Required action:
Every line of the records below that has the word "lines" should be copied.

Dataset:
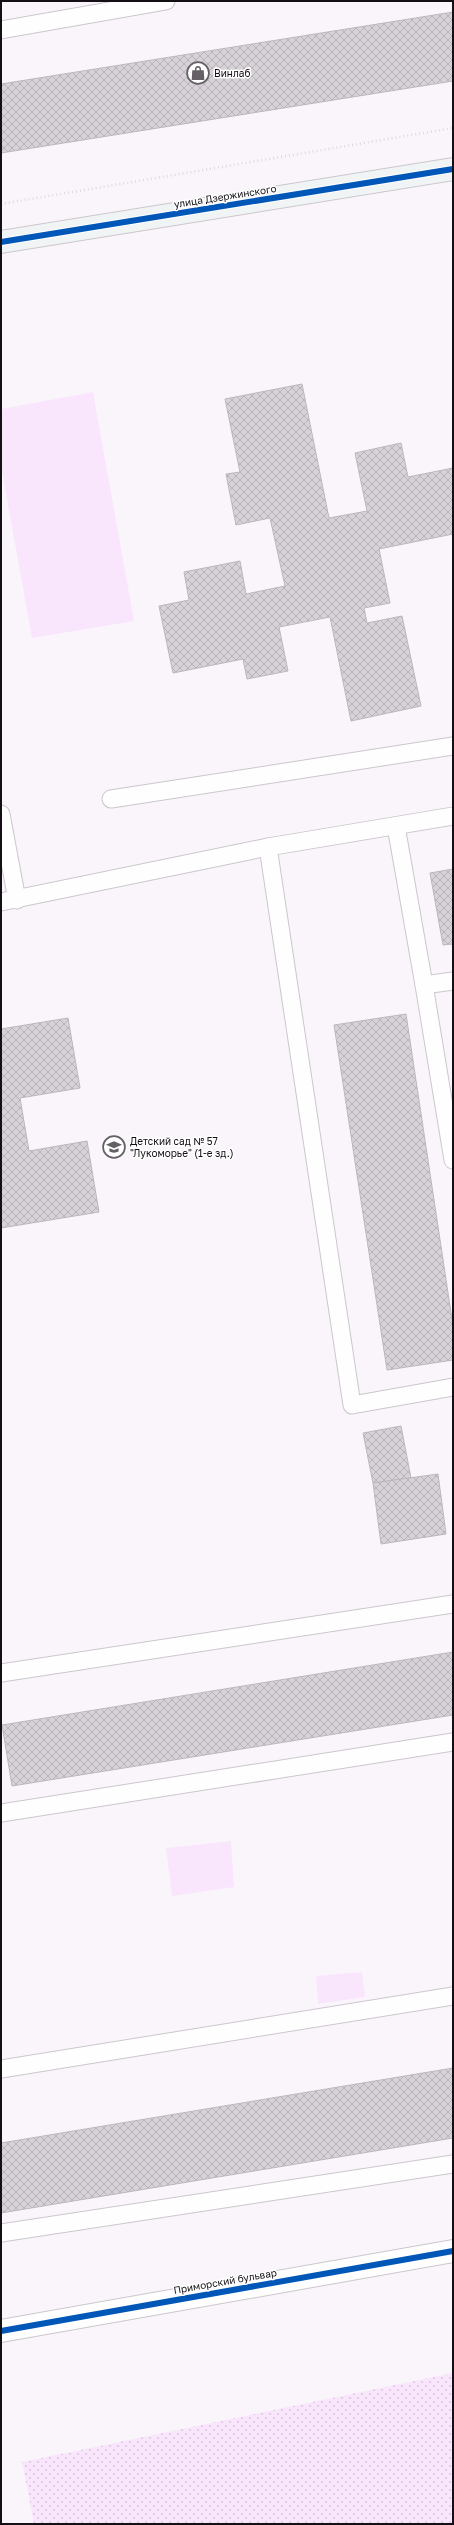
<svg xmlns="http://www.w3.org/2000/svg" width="454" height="2525" font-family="'Golos Text',sans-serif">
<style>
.grass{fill:url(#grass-dots)}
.park{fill:#f9e6fd}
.building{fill:url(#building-cross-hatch);stroke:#bcb7bd}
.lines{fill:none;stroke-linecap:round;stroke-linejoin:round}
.lane-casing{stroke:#cbc7cc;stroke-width:19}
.street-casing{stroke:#cbc7cc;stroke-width:24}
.secondary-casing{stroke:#cbc7cc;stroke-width:24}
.path{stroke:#dbdadc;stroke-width:2.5;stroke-dasharray:1 3;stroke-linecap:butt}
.lane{stroke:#fefefe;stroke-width:17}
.street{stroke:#fefefe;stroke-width:22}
.secondary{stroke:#f1f4f5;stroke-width:22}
.cycleway-casing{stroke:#fff;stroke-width:8}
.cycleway{stroke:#0057b8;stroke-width:6}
.labels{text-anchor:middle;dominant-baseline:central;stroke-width:3;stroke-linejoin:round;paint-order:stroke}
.poi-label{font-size:10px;fill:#130f14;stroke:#fff;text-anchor:start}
.street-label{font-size:10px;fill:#130f14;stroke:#fff}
</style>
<defs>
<pattern id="grass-dots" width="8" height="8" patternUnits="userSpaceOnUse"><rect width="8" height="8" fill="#f9e6fd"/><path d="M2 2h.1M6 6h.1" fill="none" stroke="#d5c4d8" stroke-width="1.8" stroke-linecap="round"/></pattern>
<pattern id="building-cross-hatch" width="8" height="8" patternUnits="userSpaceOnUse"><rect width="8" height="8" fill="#d7d2d8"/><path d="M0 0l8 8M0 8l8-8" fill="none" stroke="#b8b3b8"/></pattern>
</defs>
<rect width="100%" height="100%" fill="#faf5fb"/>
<!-- grass -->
<path class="grass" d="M453,2373V2524H34L22,2462Z"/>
<!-- park -->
<g class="park">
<path d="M93,392L134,621L32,638L1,466V409Z"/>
<path d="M231,1841L234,1887L172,1896L166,1848Z"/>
<path d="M362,1972L365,1997L318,2004L316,1976Z"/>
</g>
<!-- building -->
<g class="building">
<path d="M453,12V81L1,153V84Z"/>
<path d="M302,384L329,518L367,511L355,453L401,443L408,477L453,468V534L379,549L390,603L364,608L367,623L402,616L421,706L351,721L330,617L279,627L288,671L247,679L243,659L173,673L159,606L189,600L184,572L240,561L246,594L285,586L270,518L236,525L226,474L240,472L225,399Z"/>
<path d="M453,869V951L452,944L443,945L430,873Z"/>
<path d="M406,1014L453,1326V1360L387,1370L334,1025Z"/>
<path d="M68,1018L80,1088L20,1098L29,1151L87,1141L99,1212L1,1228V1029Z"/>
<path d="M401,1426L411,1478L373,1483L363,1433Z"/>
<path d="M438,1474L446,1534L381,1544L373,1483Z"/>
<path d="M453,1652V1715L12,1786L2,1725Z"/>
<path d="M453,2068V2138L1,2213V2143Z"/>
</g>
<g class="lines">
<!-- lane casing -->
<g class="lane-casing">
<g id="lane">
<path d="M1,30L166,1"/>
<path d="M111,799L453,746"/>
<path d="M1,814L17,900"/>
<path d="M396,826L424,985L453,981"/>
<path d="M268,847L352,1405L453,1387"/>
<path d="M1,902L268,847L453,816"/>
<path d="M424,985L453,1160"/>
<path d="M1,1673L453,1604"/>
<path d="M1,1813L453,1742"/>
<path d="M1,2069L453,1996"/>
<path d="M1,2233L453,2164"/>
</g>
</g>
<!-- street casing -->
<g class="street-casing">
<path id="street" d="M1,2331L453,2251"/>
</g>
<!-- secondary casing -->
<g class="secondary-casing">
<path id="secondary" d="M1,242L453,169"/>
</g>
<!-- path -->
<path class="path" d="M1,204L453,128"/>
<!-- lane -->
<use href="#lane" class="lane"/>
<!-- street -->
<use href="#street" class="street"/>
<!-- secondary -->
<use href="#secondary" class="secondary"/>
<!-- cycleway casing -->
<g class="cycleway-casing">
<g id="cycleway">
<path d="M1,242L453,169"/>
<path d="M1,2331L453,2251"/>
</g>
</g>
<!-- cycleway -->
<use href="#cycleway" class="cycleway"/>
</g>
<!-- icons -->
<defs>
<g id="shop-ring" transform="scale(1.15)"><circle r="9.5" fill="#fff" stroke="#646065" stroke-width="1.5"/><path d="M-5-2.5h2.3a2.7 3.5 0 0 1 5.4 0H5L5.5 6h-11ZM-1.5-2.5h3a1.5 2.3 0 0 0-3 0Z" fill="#646065"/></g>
<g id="school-ring" transform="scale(1.15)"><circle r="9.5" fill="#fff" stroke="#646065" stroke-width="1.5"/><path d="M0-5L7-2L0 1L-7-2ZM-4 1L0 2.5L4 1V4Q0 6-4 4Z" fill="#646065"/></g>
</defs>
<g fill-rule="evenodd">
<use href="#shop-ring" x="198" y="73"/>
<use href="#school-ring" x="114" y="1147"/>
</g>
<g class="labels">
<!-- poi labels -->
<g class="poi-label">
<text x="214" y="73">Винлаб</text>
<text x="130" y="1141">Детский сад № 57<tspan x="130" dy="12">"Лукоморье" (1-е зд.)</tspan></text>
</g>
<!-- street labels -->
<g class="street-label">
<text transform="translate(225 196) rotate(-9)">улица Дзержинского</text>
<text transform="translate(225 2281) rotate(-10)">Приморский бульвар</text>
</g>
</g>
<!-- border -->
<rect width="454" height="2525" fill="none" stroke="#130f14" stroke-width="4"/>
</svg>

Expected answer:
.lines{fill:none;stroke-linecap:round;stroke-linejoin:round}
<g class="lines">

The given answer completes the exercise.